TEXT SECTION:
10 von 12 Kunden fanden die folgende Rezension hilfreich
Material Bodies 11. Januar 2009
Von P. Nagy - Veröffentlicht auf Amazon.com
Format:Taschenbuch
With the publication of Gender Trouble in 1990, Judith Butler spearheaded a movement in feminist theory which has become known as 'radical constructivism'. Taking its departures from psychoanalytic and poststructuralist theory, and also informed by speech-act theory, Gender Trouble contends (albeit with sophistication and nuance infinitely greater than this) that gender is not an internal essence, but one produced 'in anticipation' by a repeated and naturalised set of acts, behaviours and stylings. Gender and sexual categories are held in place by the restrictive norms of heterosexuality, but these can be revealed as artificial by their very citability -- as demonstrated in extremis by, for example, drag and camp performance.
In Bodies That Matter (1993) Butler extends and complicates the theories put forward in Gender Trouble to contend that not only gender, but the materiality of the body itself, is discursively and performatively produced. We cannot, therefore, speak of a natural, prelinguistic, 'given' body, because what we think we know about bodies is an effect rather than a cause of signification. As with Gender Trouble, this is not to say that bodies are entirely, unchangingly determined by language, but a recognition that, in Butler's words, there can be 'no reference to a pure body which is not at the same time a further formation of that body' (1993, p. 10). Referring to a body is thus, in quite a strict linguistic sense, always almost performative or constitutive, and governed largely (though not entirely) by habitual understandings and norms (such as heterosexism). Again, the citation and iterability of the norms that subjects are expected 'naturally' to embody belies their instability in a classic deconstructive manoeuvre: the natural or intelligible body shores itself up against, and thereby defines or summons the appearance of the deviant or unintelligible (just as the legitimate summons the illegitimate, the authentic the false, the proper the improper, and so forth). The 'performance' of alternative sexualities and gender identities both denaturalises normative suppositions, and pushes for the articulation of new bodily possibilities.
Butler outlines her theory of how bodies are produced, or materialised, in discourse, and clarifies the oft-cited notion of performativity in its twinned senses of speech-act and theatrical agency. The textual style in this instance is relatively straightforward by Butler's standards: her work is renowned for what can seem like a wilfully opaque syntax. This, however, is central to her critique, which is shot through with a relentless critical suspicion of the 'common sense' of linguistic transparency.

STUDY MATERIAL:
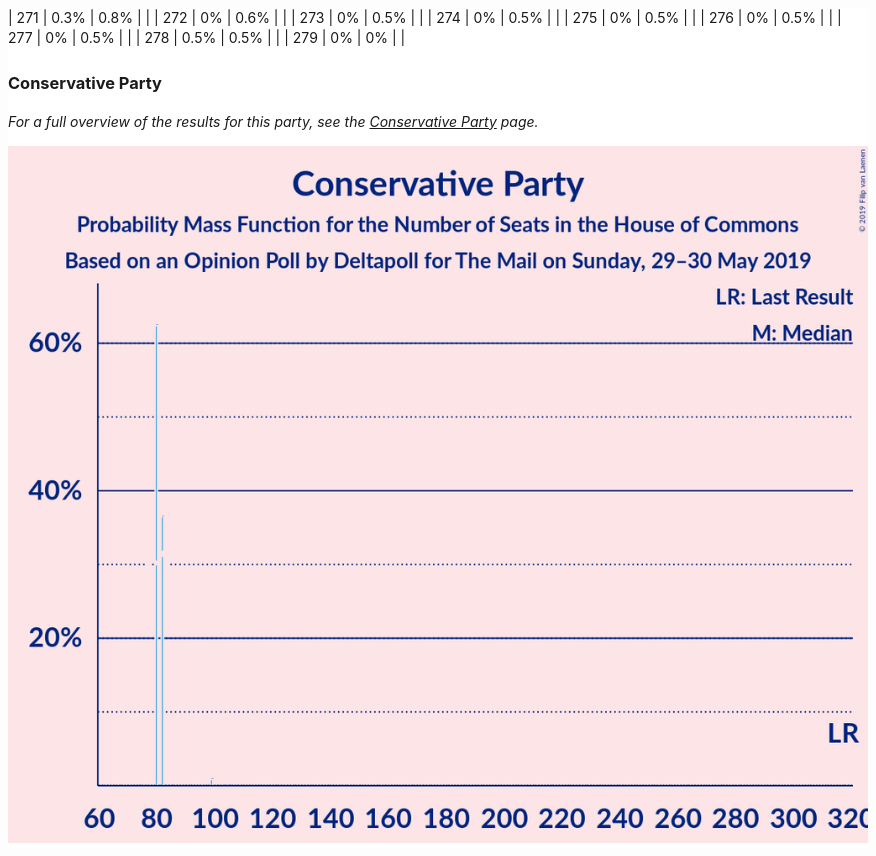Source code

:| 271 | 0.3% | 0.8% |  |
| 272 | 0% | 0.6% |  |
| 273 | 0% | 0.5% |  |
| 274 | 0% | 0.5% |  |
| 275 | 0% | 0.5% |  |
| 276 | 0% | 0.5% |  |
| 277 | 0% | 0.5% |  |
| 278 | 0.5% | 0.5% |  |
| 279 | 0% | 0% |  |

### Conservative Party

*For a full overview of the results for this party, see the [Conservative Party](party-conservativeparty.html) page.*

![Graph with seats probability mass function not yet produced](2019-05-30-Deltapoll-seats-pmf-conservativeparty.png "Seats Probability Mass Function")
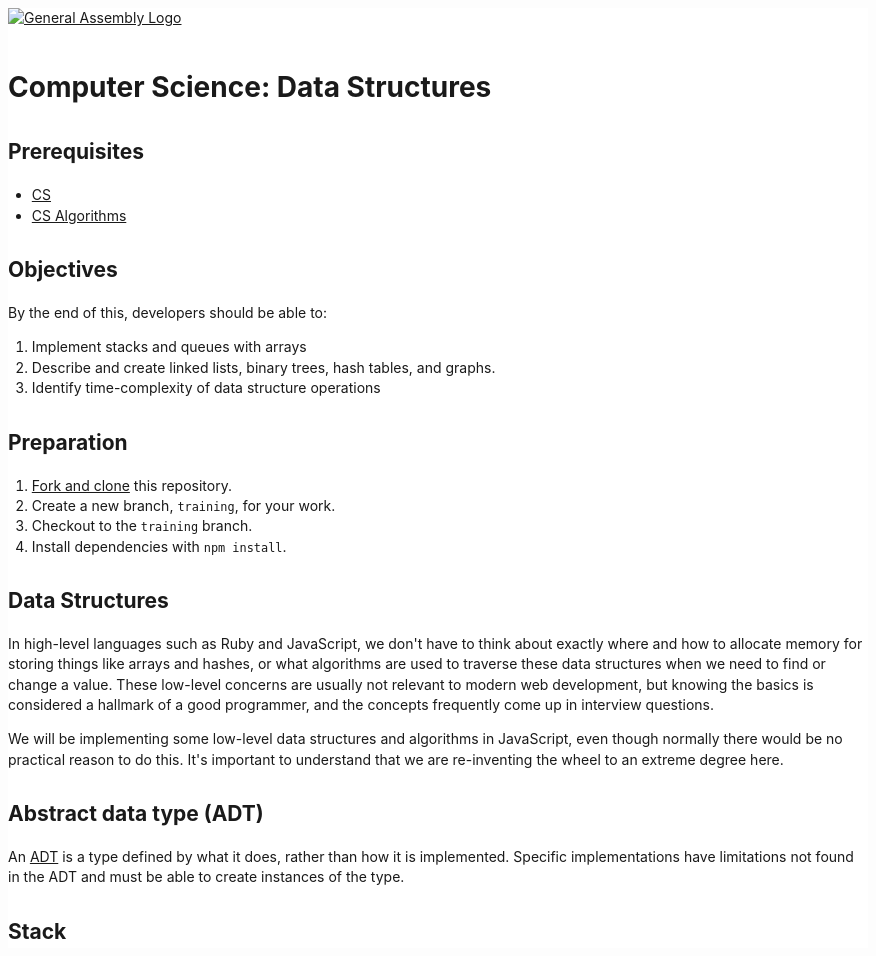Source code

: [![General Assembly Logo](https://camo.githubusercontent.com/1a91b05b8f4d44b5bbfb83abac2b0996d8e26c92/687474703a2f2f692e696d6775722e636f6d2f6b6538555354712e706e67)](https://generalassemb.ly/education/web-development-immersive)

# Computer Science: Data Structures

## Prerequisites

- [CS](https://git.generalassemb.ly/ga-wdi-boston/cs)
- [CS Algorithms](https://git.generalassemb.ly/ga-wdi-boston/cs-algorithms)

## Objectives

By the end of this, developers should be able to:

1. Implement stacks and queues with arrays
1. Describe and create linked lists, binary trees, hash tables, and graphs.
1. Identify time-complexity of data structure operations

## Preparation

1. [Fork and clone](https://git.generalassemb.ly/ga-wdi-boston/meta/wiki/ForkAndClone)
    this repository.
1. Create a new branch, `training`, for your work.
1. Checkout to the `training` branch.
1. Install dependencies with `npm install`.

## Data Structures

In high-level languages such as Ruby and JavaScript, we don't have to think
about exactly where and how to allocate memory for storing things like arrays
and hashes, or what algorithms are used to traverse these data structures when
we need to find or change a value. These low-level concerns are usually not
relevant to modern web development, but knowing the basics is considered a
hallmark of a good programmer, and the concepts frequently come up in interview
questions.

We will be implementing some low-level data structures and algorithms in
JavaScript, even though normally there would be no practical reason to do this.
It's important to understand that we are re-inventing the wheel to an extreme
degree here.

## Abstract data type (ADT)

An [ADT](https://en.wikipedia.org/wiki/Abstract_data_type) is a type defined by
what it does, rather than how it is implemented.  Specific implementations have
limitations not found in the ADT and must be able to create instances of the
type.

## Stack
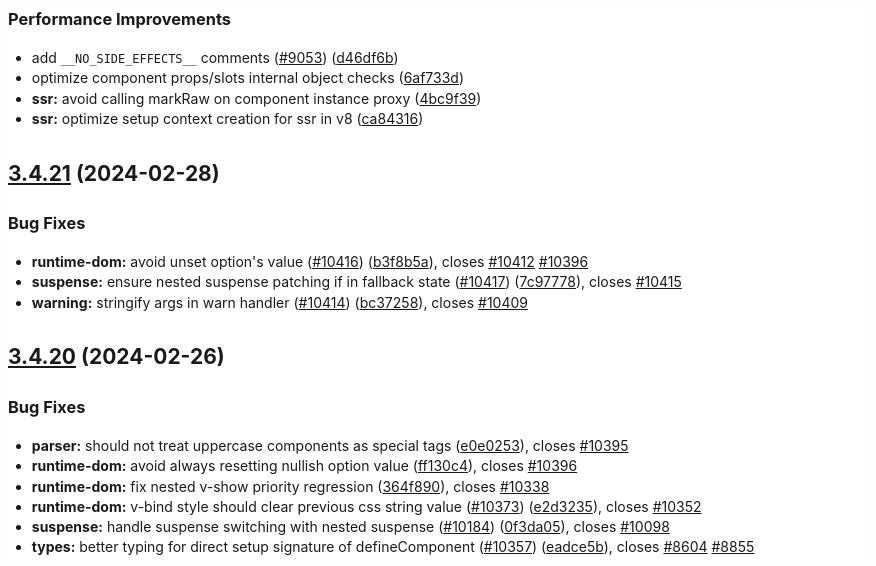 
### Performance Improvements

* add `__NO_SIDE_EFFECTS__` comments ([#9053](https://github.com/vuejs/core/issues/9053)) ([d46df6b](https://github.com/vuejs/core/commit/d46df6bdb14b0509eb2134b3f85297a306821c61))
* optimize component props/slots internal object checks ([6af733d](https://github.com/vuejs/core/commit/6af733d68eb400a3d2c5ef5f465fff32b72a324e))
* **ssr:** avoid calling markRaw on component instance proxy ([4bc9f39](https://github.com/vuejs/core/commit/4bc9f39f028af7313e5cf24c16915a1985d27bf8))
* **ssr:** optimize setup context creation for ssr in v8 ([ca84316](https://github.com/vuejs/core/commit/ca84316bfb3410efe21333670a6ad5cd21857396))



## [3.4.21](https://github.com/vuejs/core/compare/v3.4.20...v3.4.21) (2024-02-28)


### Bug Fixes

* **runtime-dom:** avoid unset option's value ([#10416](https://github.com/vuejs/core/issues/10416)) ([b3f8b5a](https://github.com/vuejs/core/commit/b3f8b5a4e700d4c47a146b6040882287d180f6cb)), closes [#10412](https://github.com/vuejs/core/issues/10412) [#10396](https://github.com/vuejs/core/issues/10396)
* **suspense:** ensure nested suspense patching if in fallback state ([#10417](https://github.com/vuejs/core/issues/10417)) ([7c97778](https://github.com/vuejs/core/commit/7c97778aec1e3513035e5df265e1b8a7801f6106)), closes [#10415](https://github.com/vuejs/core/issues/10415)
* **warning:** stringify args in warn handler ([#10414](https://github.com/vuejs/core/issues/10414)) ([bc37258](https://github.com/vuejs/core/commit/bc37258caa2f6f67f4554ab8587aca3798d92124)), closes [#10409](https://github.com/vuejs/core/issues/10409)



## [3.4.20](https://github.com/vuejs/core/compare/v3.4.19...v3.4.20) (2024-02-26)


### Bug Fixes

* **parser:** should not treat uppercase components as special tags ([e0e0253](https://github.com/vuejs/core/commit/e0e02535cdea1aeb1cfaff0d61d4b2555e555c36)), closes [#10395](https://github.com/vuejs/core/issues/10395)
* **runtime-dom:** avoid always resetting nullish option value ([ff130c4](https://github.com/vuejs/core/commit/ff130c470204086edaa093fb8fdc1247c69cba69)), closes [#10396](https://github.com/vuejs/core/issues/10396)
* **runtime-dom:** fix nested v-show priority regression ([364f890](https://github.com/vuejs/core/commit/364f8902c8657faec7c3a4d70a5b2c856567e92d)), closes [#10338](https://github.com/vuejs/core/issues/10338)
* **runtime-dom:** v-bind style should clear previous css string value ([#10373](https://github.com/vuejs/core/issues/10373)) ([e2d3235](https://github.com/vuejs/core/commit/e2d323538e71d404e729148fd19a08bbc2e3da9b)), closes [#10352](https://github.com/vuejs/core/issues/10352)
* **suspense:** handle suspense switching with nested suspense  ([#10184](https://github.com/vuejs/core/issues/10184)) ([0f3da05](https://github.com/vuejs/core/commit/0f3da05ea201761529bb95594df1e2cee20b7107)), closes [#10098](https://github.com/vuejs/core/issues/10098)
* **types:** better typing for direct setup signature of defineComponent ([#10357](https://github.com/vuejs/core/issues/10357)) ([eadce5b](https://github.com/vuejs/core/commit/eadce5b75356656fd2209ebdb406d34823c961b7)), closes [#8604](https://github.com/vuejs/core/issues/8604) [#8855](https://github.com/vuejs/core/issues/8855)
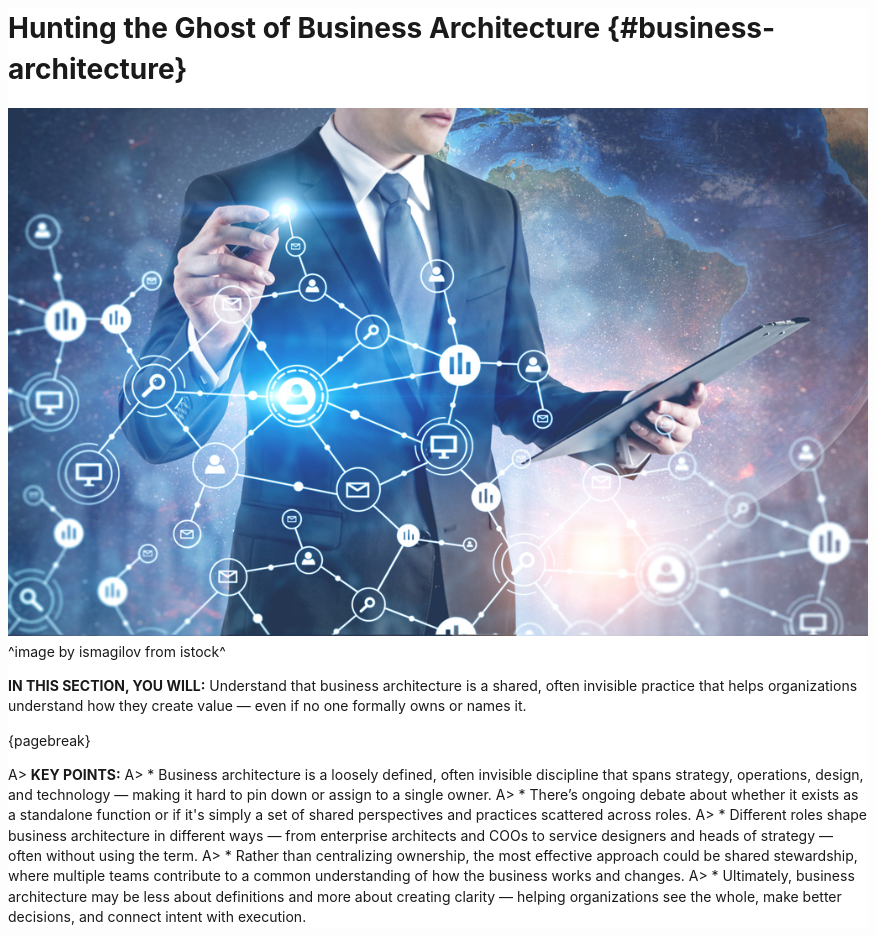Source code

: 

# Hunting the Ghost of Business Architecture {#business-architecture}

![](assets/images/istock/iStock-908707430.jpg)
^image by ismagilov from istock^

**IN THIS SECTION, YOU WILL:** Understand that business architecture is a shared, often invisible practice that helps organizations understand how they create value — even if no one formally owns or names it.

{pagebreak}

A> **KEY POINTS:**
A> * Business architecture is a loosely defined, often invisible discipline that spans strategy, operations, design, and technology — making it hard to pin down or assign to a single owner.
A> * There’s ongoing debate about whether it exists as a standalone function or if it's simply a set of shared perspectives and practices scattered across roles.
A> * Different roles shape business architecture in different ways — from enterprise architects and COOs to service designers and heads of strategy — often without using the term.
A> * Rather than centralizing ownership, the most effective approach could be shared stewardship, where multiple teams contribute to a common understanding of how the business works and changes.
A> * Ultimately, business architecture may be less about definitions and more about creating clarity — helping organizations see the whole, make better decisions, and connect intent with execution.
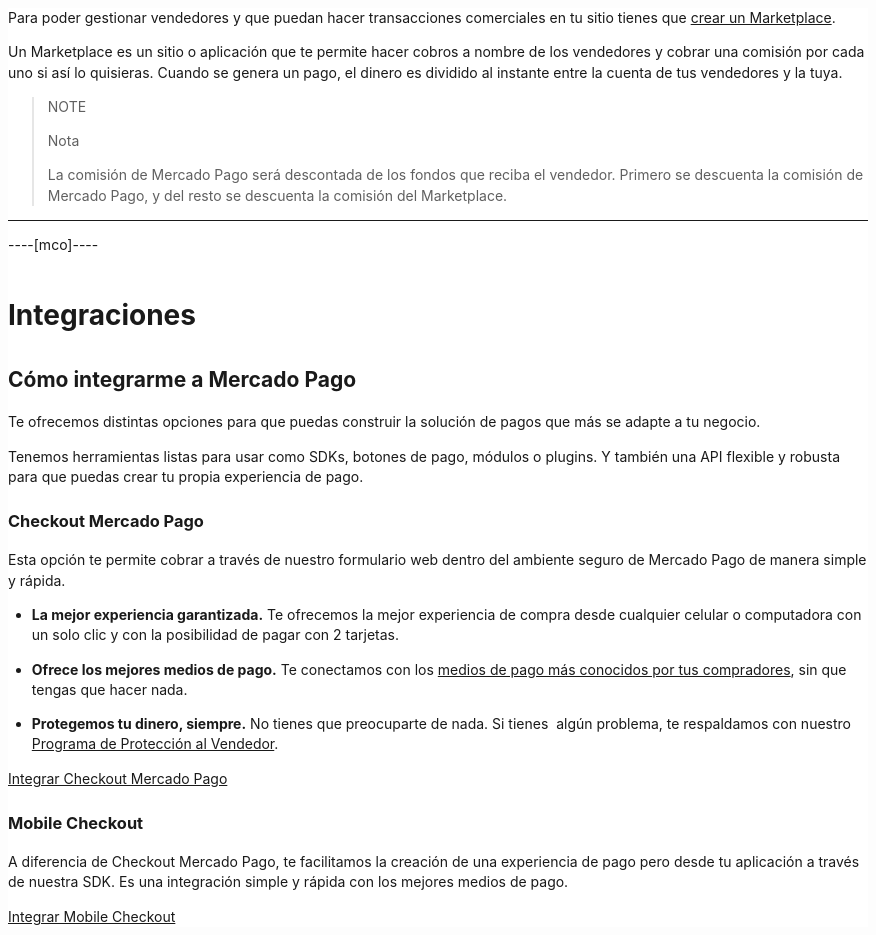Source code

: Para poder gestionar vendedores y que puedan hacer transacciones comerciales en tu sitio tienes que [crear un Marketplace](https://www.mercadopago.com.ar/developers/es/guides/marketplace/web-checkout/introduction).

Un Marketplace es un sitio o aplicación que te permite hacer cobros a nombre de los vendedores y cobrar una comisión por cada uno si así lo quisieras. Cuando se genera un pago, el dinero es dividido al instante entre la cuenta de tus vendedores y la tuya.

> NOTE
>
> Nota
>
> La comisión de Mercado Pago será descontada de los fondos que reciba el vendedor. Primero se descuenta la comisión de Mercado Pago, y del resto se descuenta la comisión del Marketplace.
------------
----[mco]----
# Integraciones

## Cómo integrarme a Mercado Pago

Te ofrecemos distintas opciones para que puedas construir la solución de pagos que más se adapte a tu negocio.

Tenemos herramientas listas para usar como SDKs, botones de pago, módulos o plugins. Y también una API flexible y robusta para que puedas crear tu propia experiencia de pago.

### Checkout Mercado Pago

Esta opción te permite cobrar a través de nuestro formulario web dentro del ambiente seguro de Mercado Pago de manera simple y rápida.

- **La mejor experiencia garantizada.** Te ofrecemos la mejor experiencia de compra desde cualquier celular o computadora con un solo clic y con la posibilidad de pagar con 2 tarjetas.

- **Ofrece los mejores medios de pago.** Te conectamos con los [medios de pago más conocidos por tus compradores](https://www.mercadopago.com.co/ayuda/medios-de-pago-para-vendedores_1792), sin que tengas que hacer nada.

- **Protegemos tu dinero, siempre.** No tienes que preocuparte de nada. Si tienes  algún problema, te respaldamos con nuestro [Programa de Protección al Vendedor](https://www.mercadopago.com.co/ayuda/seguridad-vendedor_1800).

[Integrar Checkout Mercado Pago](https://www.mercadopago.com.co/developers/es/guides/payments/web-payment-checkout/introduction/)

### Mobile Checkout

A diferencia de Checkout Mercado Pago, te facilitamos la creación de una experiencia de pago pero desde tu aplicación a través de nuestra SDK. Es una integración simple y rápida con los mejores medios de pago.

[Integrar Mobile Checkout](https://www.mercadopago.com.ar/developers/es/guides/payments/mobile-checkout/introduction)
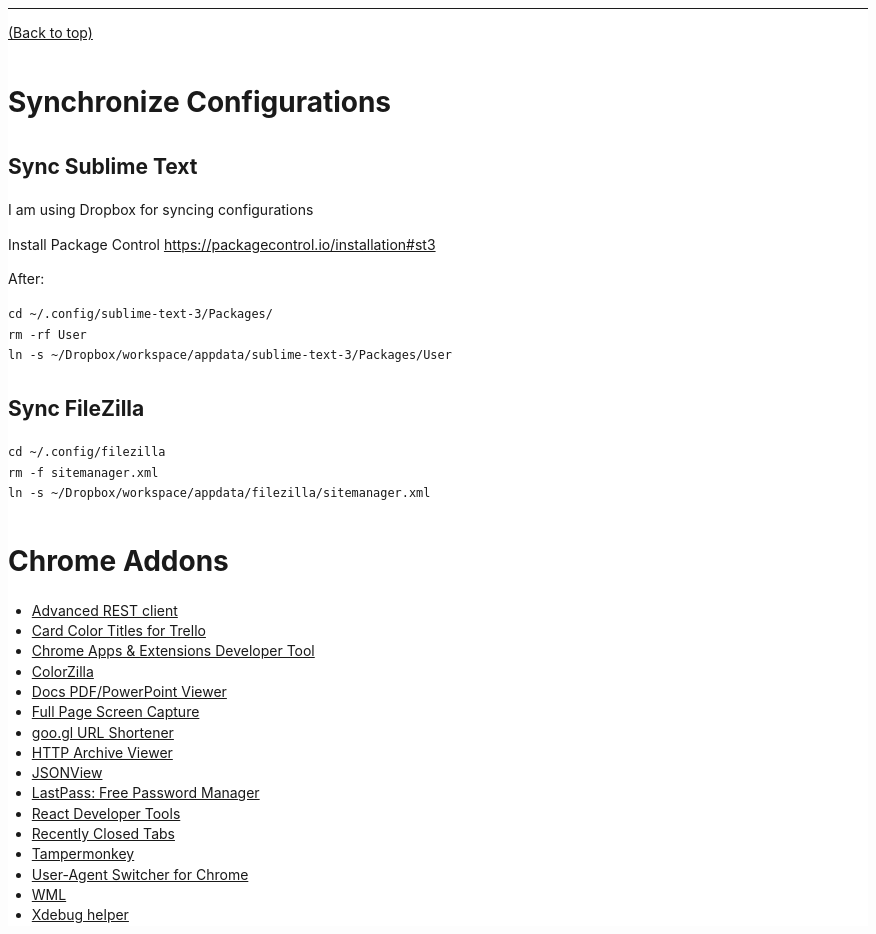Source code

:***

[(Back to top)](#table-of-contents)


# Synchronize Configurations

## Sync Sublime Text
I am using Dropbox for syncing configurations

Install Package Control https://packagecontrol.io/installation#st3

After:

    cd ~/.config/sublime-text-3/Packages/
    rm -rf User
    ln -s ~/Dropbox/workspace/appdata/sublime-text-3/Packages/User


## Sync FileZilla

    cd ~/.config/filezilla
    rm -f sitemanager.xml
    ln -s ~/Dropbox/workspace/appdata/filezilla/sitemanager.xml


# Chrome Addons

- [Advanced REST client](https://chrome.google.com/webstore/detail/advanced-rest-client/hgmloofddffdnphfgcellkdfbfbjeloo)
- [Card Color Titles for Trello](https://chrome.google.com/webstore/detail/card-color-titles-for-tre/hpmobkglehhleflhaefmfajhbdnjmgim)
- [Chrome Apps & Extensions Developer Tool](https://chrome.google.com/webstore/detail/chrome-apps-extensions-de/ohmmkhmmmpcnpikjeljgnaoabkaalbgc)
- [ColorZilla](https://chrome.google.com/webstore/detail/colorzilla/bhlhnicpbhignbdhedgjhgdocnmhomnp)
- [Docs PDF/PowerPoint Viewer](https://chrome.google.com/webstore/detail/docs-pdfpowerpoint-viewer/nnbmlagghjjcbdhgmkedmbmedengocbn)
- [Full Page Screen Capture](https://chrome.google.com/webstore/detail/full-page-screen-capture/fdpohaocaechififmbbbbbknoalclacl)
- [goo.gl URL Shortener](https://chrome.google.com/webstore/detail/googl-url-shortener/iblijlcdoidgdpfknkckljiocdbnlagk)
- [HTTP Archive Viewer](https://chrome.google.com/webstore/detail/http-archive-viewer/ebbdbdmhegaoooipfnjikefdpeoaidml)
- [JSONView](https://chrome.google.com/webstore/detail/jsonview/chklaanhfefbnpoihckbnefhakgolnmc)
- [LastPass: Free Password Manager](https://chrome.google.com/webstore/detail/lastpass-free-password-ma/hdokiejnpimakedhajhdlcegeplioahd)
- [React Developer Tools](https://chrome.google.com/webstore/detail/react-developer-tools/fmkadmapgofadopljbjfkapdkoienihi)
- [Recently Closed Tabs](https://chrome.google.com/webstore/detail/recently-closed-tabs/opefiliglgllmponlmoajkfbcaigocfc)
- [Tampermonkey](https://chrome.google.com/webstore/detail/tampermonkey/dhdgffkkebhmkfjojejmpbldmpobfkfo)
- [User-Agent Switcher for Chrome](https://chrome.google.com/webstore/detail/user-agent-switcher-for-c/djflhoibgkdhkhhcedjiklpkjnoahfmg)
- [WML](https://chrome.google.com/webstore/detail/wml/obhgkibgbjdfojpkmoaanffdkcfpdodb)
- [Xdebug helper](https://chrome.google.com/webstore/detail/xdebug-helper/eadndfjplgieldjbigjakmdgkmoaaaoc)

CHECK YOUR UNDERSTANDING:
1. Shorten the paragraph of the review that begins "With the publication of Gender Trouble" into a list that keeps its main facts.
2. Retype the passage of the review starting with "10 von 12 Kunden" and going on through "and camp performance.".
The lines are not needed for any of this work.

TASK RESULTS:
1.
- With Gender Trouble (1990), Judith Butler led a movement in feminist theory known as "radical constructivism."
- Drawing on psychoanalytic, poststructuralist, and speech-act theory, the book argues that gender is not an internal essence. Instead, a repeated and naturalized set of acts, behaviors, and stylings produces it "in anticipation."
- The restrictive norms of heterosexuality hold gender and sexual categories in place.
- Because these norms can be cited, they can be revealed as artificial, as drag and camp performance show in extreme form.

2.
10 von 12 Kunden fanden die folgende Rezension hilfreich
Material Bodies 11. Januar 2009
Von P. Nagy - Veröffentlicht auf Amazon.com
Format:Taschenbuch
With the publication of Gender Trouble in 1990, Judith Butler spearheaded a movement in feminist theory which has become known as 'radical constructivism'. Taking its departures from psychoanalytic and poststructuralist theory, and also informed by speech-act theory, Gender Trouble contends (albeit with sophistication and nuance infinitely greater than this) that gender is not an internal essence, but one produced 'in anticipation' by a repeated and naturalised set of acts, behaviours and stylings. Gender and sexual categories are held in place by the restrictive norms of heterosexuality, but these can be revealed as artificial by their very citability -- as demonstrated in extremis by, for example, drag and camp performance.